They were back in Dumbledore’s office, the windows dark, and Fawkes sat silent as Snape sat quite still, as Dumbledore walked around him, talking.
“Harry must not know, not until the last moment, not until it is necessary, otherwise how could he have the strength to do what must be done?”
“But what must he do?”
“That is between Harry and me. Now listen closely, Severus. There will come a time—after my death—do not argue, do not interrupt! There will come a time when Lord Voldemort will seem to fear for the life of his snake.”
“For Nagini?” Snape looked astonished.
“Precisely. If there comes a time when Lord Voldemort stops sending that snake forth to do his bidding, but keeps it safe beside him under magical protection, then, I think, it will be safe to tell Harry.”
“Tell him what?”
Dumbledore took a deep breath and closed his eyes.
“Tell him that on the night Lord Voldemort tried to kill him, when Lily cast her own life between them as a shield, the Killing Curse rebounded upon Lord Voldemort, and a fragment of Voldemort’s soul was blasted apart from the whole, and latched itself onto the only living soul left in that collapsed building. Part of Lord Voldemort lives inside Harry, and it is that which gives him the power of speech with snakes, and a connection with Lord Voldemort’s mind that he has never understood. And while that fragment of soul, unmissed by Voldemort, remains attached to and protected by Harry, Lord Voldemort cannot die.”

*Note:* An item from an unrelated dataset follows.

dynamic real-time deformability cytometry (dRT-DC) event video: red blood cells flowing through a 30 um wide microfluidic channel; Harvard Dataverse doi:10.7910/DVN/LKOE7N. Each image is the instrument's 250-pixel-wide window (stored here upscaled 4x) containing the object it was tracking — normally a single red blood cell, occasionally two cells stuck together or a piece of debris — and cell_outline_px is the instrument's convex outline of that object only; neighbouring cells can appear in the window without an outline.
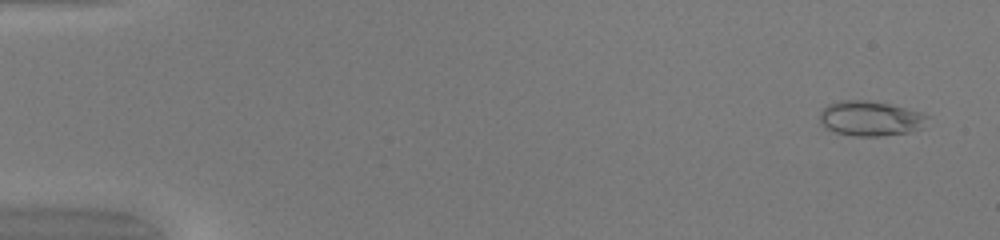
{"species": "common noctule bat (a hibernating species)", "species_latin": "Nyctalus noctula", "temperature_condition": "warm", "stored_images_in_passage": 50, "camera_frame_rate_fps": 3000, "um_per_image_px": 0.085, "animal": {"sex": "female", "body_mass_g": 20.0, "forearm_length_mm": 54.0}, "frame": {"image": 1, "passage_image": 3, "time_ms": 0.667, "image_size_px": [1000, 240], "cell_outline_px": [[928, 116], [924, 128], [908, 132], [880, 136], [852, 136], [836, 132], [828, 128], [820, 120], [820, 112], [828, 104], [840, 100], [864, 100], [888, 104], [920, 112]], "centroid_in_image_um": [73.99, 10.07], "position_along_channel_um": 11.0, "area_um2": 21.68}}
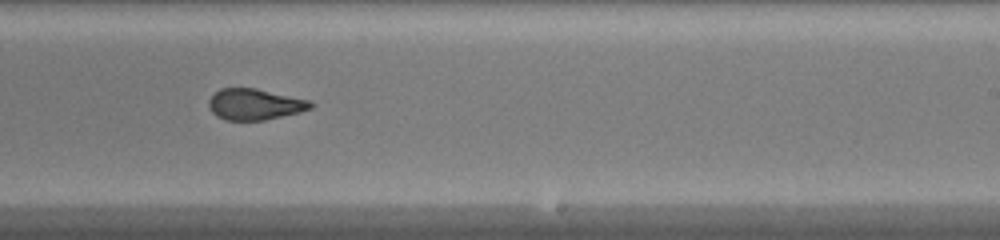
{"frame": {"image": 2, "passage_image": 32, "time_ms": 10.333, "image_size_px": [1000, 240], "cell_outline_px": [[316, 104], [312, 108], [300, 112], [264, 120], [224, 120], [216, 116], [208, 108], [208, 100], [220, 88], [256, 88], [312, 100]], "centroid_in_image_um": [21.68, 8.86], "position_along_channel_um": 267.3, "area_um2": 18.73}}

Harry seemed to be watching the two men from one end of a long tunnel, they were so far away from him, their voices echoing strangely in his ears.
“So the boy… the boy must die?” asked Snape quite calmly.
“And Voldemort himself must do it, Severus. That is essential.”
Another long silence. Then Snape said, “I thought… all those years… that we were protecting him for her. For Lily.”
“We have protected him because it has been essential to teach him, to raise him, to let him try his strength,” said Dumbledore, his eyes still tight shut. “Meanwhile, the connection between them grows ever stronger, a parasitic growth. Sometimes I have thought he suspects it himself. If I know him, he will have arranged matters so that when he does set out to meet his death, it will truly mean the end of Voldemort.”